Wernigerode (dpa/ae) l Die Stadt im Harz ist nach Ansicht des internationalen Gastronomie-Führers Gault&Millau die Gourmet-Hauptstadt Sachsen-Anhalts. Gleich zwei Restaurants bekamen in der neuen Deutschlandausgabe 15 von 20 möglichen Punkten. Dabei kürten die Tester Jürgen Kettner vom Restaurant „Pieket“ zur Neuentdeckung des Jahres, während Robin Pietsch mit seinem „Zeitwerk“ seine 15 Punkte aus dem Vorjahr verteidigen konnte.

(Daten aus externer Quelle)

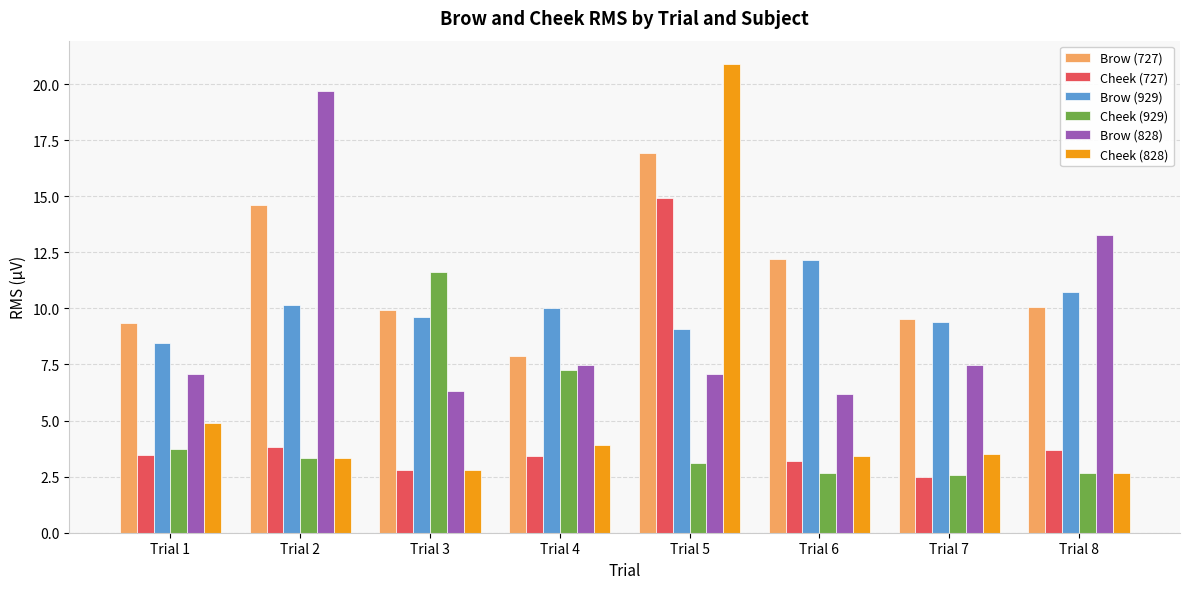

How many bars are there in each group?

6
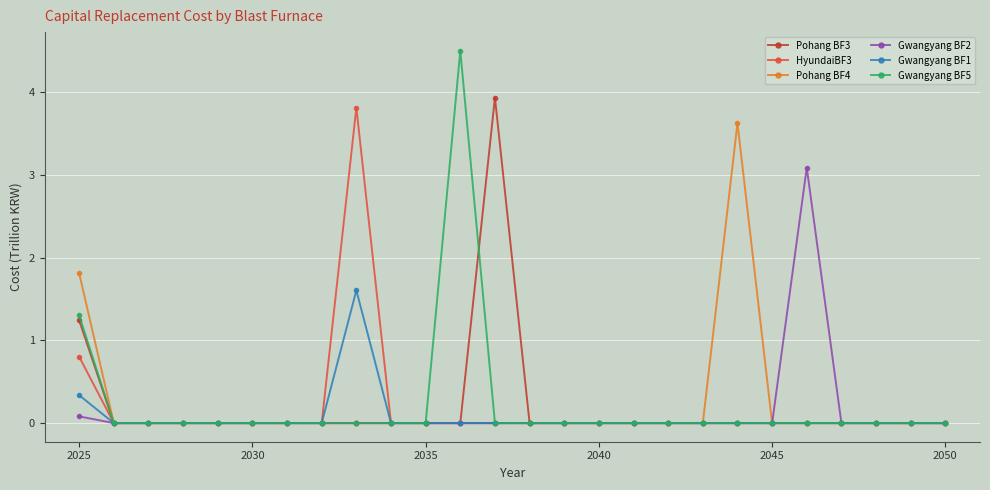

How many distinct data groups are displayed?

6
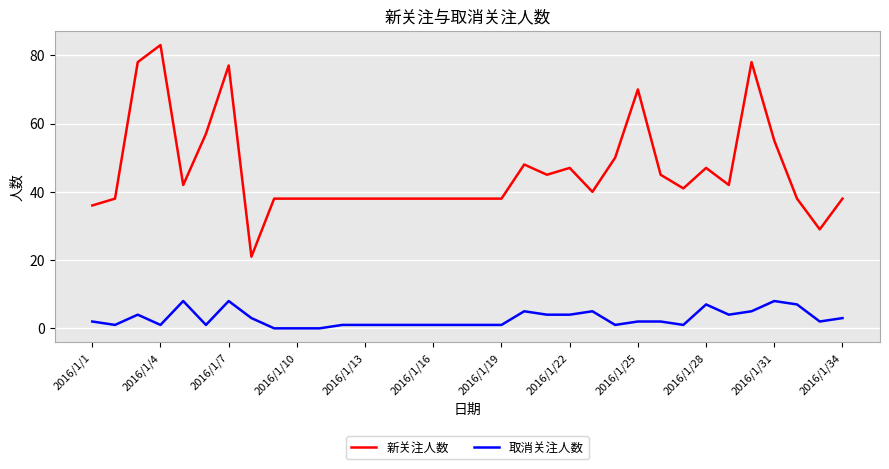

Which series has the widest spread of values?

新关注人数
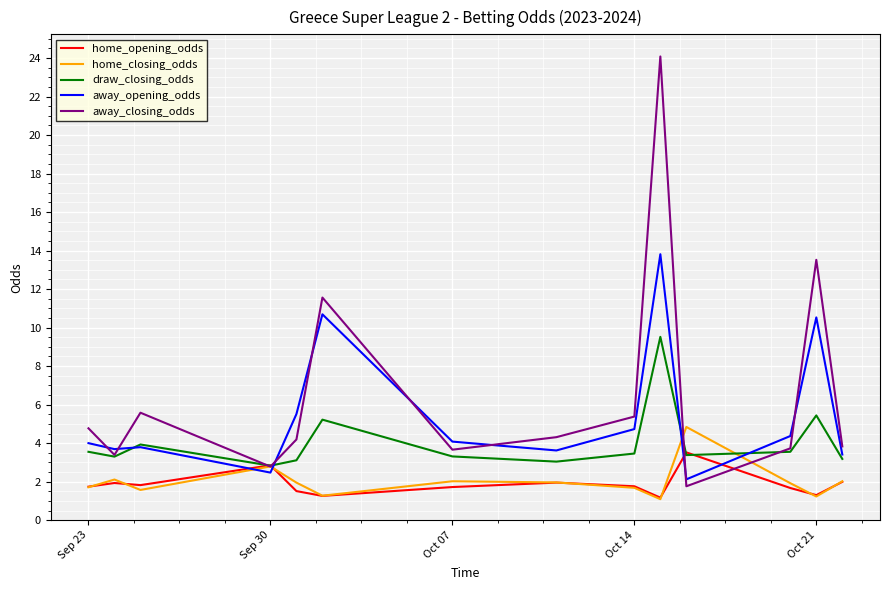

True or false: away_opening_odds and home_closing_odds intersect in this chart.

True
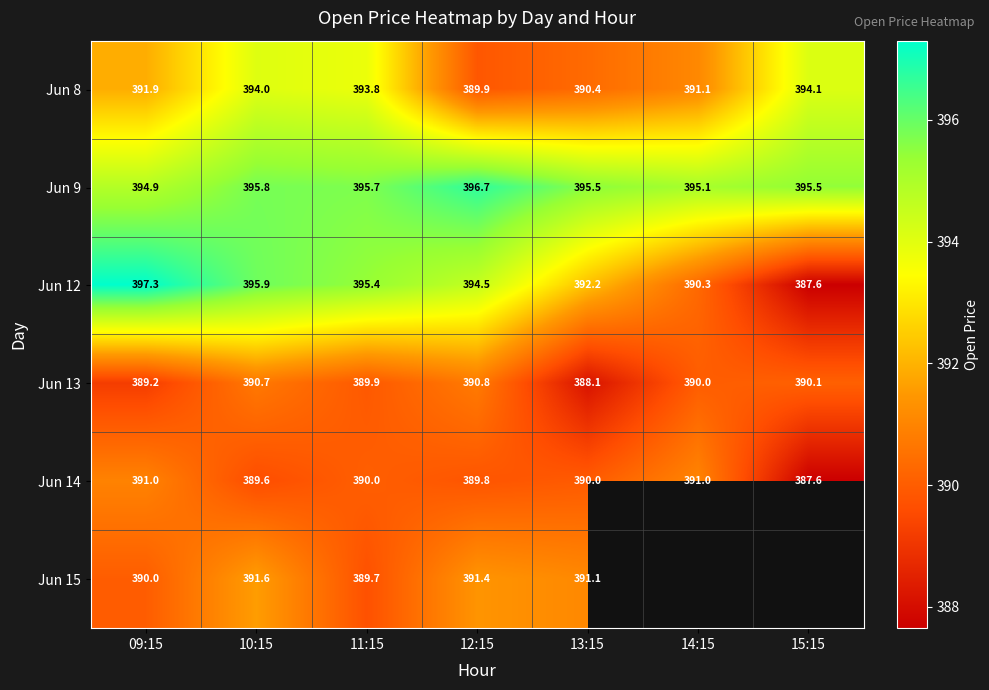

The Jun 12 series shows 250.6 at 10:15. True or false?

False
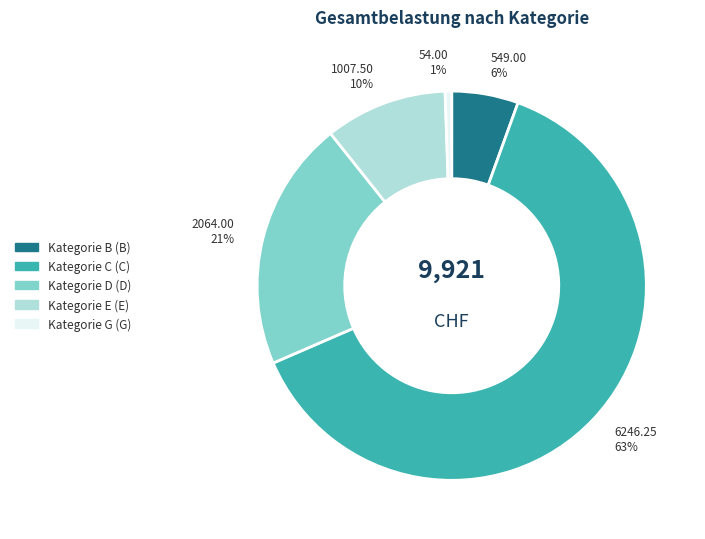

Rank the categories by value from highest to lowest.

6246.25 63%, 2064.00 21%, 1007.50 10%, 549.00 6%, 54.00 1%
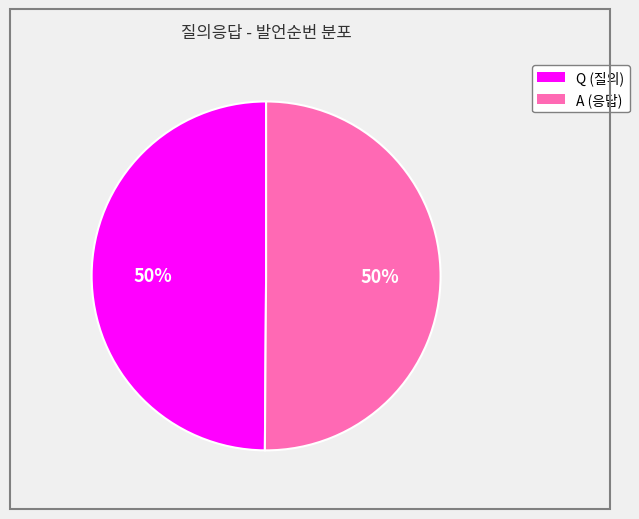

Do A and Q together represent more than half of the pie?

Yes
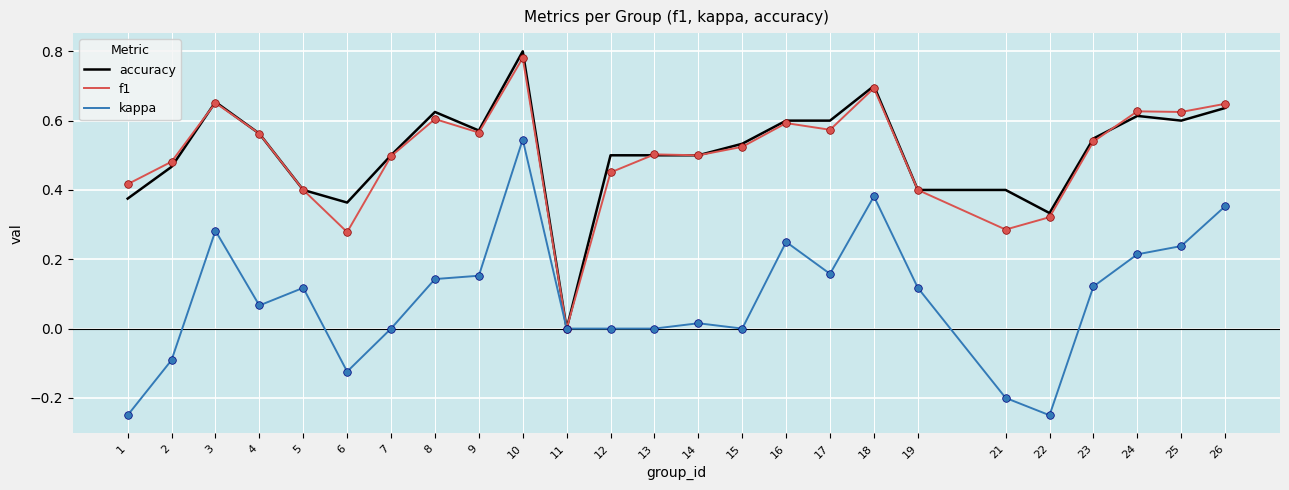

At which category is the sum across all series the highest?

10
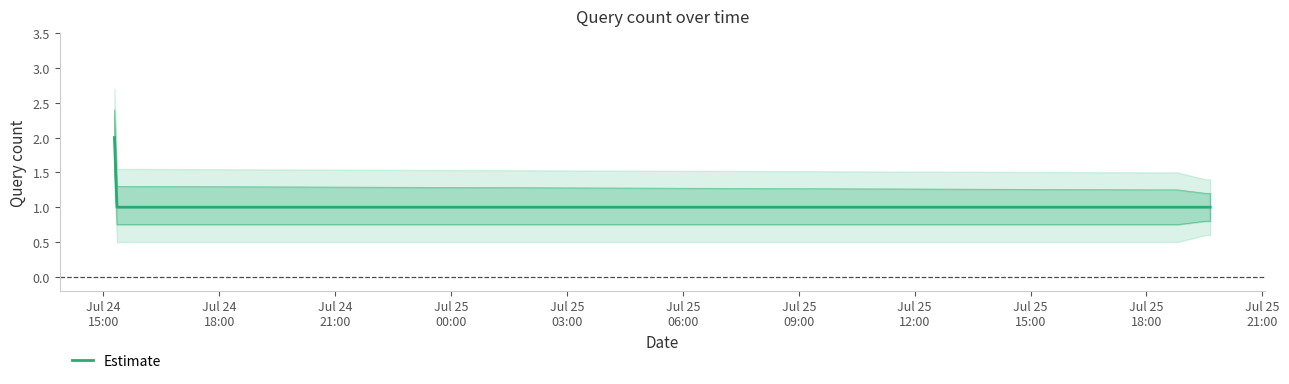

At which category does the chart reach its peak across all series?

Jul 24
15:00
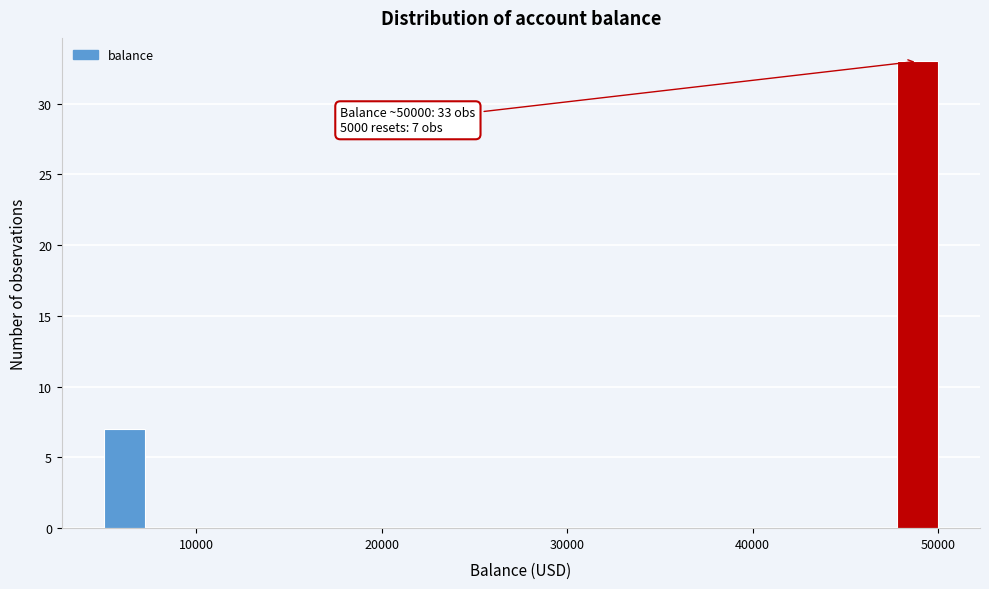

Around what value on the x-axis is the tallest bar? Give the approximate position of its centre, as read against the axis.

49000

Kettner ernannten die Tester zum „Japan-Freak“, der „sehr von Nippons Küche beeindruckt ist und deren Würze gerne mit Regionalem liiert“, wie sie erklärten. Bei Pietsch hoben sie hervor, dass er mit Produkten aus einem Umkreis von maximal 50 Kilometern arbeite. Getestet wurde hier das traditionelle Harzer Gericht Hackus&Knieste (Kartoffeln mit Bulette, Zwiebeln und Kümmel) in veredelter Variante: junge Kartoffel auf Salz gebacken und mit Schweinemett gefüllt, obenauf Frischkäse- creme und Schinkenpulver.

Acht weitere Köche von Restaurants in Sachsen-Anhalt kassierten jeweils 14 Gault&Millau-Punkte:

• Hendrikus G. Brune vom „Schloss Storkau“ in Tangermünde.

• Gabriele Erdmann vom „Park-Restaurant Vogelherd“ in Zerbst,

• Alexander Frömel vom „Gasthof Zufriedenheit“ in Naumburg,

• Sebastian Hadrys vom „Landhaus Hadrys“ in Magdeburg,

• Ronny Kallmeyer von der „Bohlenstube“ in Wernigerode,

• Sebastian Lorenz von der „Weinstube am Brühl“ in Quedlinburg,

• Viktor Rundau von der „Forellenstube“ in Ilsenburg,

• Gerald Schulze von der „Alten Schäferei“ in Dessau,

• 13 Punkte bekam das Tangermünder Restaurant „1699“.